For tp bennett, it was in the 1980s that the practice, and its clients, started to appreciate the benefits and value of improved space planning and design. While their peers maintained a focus on delivering architecture, tp bennett began to create a new model of service that gave the interiors function more credibility within the architectural-design cycle. Today, many architectural practices are able to offer interior design, but tp bennett believes that it is still regarded as secondary to architecture and this inhibits many practices from the growth they want to achieve.
RB: One of the benefits in positioning interior design as an equal to its architectural counterpart is that we attract the best people from all over the world who see the value of the two working in collaboration. In many architectural practices, interior design is like a second class service and vocation.
CB: Our decision initially to give the interior design team its own brand name, bennett interior design, emphasised how important we believed the discipline to be. The long-term aim was, once established, to drop this separate identity and truly absorb it into the tp bennett brand, which we did five years ago. They say the benefit of creating a union between the disciplines is that it supports those developers who want to gain insight on internal design and occupier trends. With experience working for both occupiers and developers, a practice is able to offer a more holistic view of a development and share that knowledge with clients.

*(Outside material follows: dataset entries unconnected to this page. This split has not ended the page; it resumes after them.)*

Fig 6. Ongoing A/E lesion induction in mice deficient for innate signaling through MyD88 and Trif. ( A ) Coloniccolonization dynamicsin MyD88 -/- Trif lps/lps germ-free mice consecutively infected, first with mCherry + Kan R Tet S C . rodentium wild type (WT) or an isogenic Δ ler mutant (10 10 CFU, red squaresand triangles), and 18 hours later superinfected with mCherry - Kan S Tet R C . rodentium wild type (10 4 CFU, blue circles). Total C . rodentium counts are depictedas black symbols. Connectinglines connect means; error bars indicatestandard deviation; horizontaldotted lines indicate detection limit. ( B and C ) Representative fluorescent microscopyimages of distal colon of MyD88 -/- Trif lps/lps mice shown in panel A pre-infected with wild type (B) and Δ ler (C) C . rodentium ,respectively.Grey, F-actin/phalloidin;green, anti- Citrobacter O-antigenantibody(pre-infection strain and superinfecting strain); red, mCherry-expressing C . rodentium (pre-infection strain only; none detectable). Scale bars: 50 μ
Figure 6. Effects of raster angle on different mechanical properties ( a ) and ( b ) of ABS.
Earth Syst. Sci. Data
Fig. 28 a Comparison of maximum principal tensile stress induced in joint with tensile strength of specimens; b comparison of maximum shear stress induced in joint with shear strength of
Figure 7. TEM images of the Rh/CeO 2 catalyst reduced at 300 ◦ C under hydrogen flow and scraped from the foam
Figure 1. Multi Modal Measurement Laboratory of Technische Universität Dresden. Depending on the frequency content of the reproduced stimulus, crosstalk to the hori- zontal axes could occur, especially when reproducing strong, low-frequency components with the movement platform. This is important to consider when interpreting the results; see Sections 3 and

RB: The most effective way to design a building is from the inside out as well as the outside in; understanding the range of prospective occupiers and how they think and like to use space can inform the design of speculative office buildings.
The office and corporate sectors were platforms for tp bennett to experiment and establish the interior design discipline, but even in the 1980s, the practice was aware of the opportunities that this integrated service presented cross-sector.
CB: What we do is a simple transference of knowledge. Materials, products and design ideas are constantly evolving; this knowledge can be used cross-sector, so, for example, office communal areas are shaped by high-end hospitality, and residential design takes influence from materials and technologies used across commercial sectors. Similarly, high-end retail aims to provide environments that encourage the same feelings of comfort that their customers may experience in a luxury hotel or at home.
RB: Understanding the needs of the individual occupiers, as well as enabling developers reach their architectural ambitions means a practice can make informed decisions on how a project should progress. We can integrate this knowledge at the front–end by using cross sector expertise so the whole teamwork together to deliver the project holistically. The idea is that the client receives designs for the ultimate flexible space.